EXERCISE DESCRIPTION:
Write out the lines again, starting with the line that contains "O Senado Federal" and going on through the line that contains "Articles récents", with "Medida Provisória" swapped for "MP" and everything else left as it is.

INPUT RECORDS:
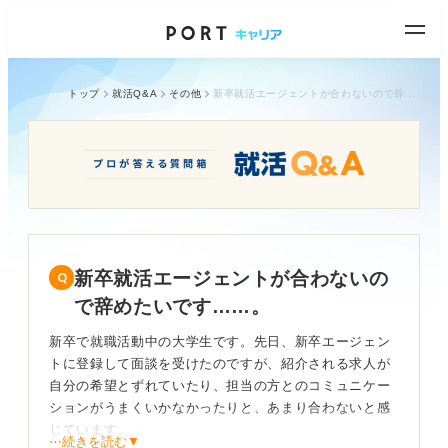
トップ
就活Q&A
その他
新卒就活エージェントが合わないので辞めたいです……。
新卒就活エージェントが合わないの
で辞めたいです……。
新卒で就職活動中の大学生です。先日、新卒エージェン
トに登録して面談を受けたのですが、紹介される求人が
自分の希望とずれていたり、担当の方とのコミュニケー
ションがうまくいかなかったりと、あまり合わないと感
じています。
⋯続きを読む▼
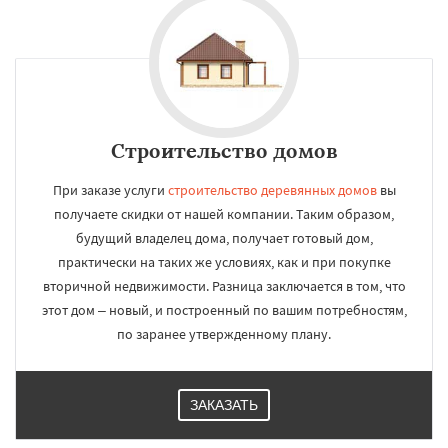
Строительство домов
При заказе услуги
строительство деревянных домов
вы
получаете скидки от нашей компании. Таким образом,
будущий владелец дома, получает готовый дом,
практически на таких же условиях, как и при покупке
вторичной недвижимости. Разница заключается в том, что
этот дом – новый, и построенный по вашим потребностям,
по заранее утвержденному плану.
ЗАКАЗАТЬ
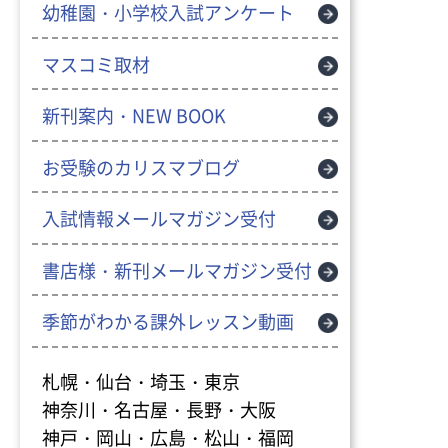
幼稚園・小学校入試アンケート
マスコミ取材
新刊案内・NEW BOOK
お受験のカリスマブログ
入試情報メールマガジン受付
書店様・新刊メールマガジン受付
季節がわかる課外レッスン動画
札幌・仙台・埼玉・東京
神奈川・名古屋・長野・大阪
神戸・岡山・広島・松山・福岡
==
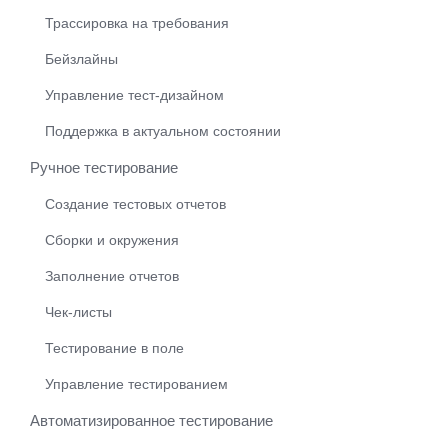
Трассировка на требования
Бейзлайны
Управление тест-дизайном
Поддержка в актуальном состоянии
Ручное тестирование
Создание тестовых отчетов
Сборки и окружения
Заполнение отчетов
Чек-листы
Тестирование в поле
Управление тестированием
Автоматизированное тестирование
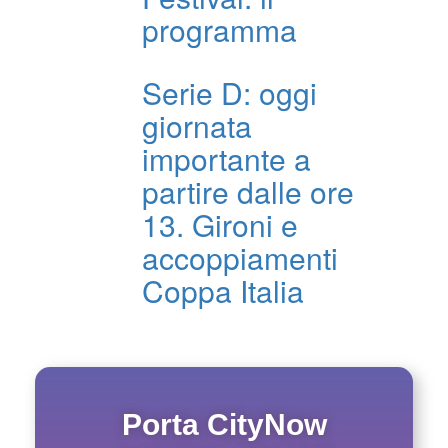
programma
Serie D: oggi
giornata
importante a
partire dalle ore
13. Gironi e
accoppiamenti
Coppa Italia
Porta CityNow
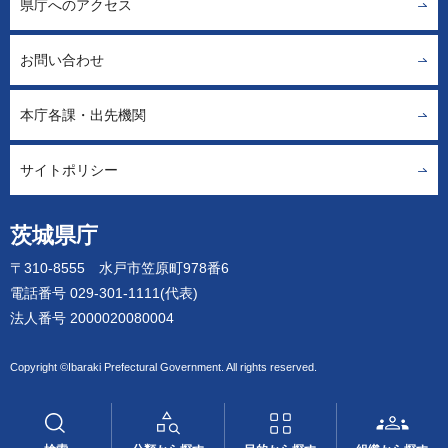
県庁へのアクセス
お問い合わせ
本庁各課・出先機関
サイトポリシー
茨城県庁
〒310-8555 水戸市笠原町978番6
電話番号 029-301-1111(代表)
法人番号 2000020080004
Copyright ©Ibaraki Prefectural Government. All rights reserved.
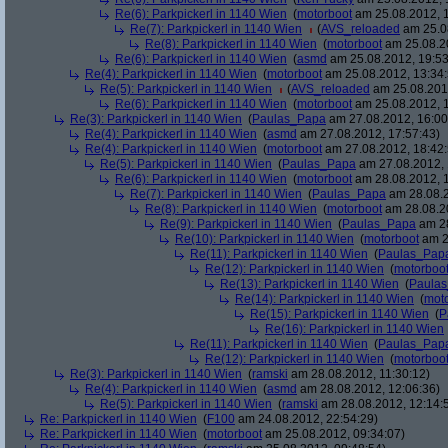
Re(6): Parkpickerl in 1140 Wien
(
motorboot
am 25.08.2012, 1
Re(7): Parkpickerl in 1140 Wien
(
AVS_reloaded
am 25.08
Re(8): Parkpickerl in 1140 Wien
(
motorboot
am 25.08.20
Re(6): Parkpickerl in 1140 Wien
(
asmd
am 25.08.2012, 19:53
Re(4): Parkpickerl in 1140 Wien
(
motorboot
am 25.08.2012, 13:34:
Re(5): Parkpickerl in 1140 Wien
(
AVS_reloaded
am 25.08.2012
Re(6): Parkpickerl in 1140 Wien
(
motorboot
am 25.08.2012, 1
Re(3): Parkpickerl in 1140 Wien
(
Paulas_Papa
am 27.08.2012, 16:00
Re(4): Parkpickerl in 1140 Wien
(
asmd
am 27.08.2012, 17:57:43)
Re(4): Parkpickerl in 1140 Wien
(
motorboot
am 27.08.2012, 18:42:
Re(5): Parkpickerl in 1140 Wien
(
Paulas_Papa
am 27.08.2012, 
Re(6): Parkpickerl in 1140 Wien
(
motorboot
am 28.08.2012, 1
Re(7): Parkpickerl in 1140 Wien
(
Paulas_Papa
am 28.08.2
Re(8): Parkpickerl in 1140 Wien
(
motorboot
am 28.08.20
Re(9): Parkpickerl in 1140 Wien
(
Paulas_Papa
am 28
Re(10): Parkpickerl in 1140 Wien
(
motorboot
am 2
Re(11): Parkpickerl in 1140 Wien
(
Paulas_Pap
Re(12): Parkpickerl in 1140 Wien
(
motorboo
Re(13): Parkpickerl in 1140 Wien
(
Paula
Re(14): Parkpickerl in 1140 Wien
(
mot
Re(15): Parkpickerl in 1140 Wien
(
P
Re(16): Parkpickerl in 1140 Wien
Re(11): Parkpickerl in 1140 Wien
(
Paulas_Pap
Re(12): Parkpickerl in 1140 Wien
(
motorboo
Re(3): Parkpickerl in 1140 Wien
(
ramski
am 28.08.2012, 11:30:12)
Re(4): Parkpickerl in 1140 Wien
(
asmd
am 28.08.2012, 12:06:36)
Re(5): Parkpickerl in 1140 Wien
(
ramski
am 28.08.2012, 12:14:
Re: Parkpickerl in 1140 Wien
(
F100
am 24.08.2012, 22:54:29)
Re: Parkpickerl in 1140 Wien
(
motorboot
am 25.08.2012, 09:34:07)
---
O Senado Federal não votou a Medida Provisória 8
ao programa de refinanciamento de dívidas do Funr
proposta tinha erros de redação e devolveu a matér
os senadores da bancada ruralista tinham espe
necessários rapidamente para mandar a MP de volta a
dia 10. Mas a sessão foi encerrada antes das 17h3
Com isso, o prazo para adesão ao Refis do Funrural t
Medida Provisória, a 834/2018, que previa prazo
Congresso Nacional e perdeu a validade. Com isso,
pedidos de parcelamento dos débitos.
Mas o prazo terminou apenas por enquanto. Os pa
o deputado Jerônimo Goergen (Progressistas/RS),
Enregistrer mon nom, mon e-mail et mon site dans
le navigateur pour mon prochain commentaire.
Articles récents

ANSWER:
O Senado Federal não votou a MP 8
ao programa de refinanciamento de dívidas do Funr
proposta tinha erros de redação e devolveu a matér
os senadores da bancada ruralista tinham espe
necessários rapidamente para mandar a MP de volta a
dia 10. Mas a sessão foi encerrada antes das 17h3
Com isso, o prazo para adesão ao Refis do Funrural t
MP, a 834/2018, que previa prazo
Congresso Nacional e perdeu a validade. Com isso,
pedidos de parcelamento dos débitos.
Mas o prazo terminou apenas por enquanto. Os pa
o deputado Jerônimo Goergen (Progressistas/RS),
Enregistrer mon nom, mon e-mail et mon site dans
le navigateur pour mon prochain commentaire.
Articles récents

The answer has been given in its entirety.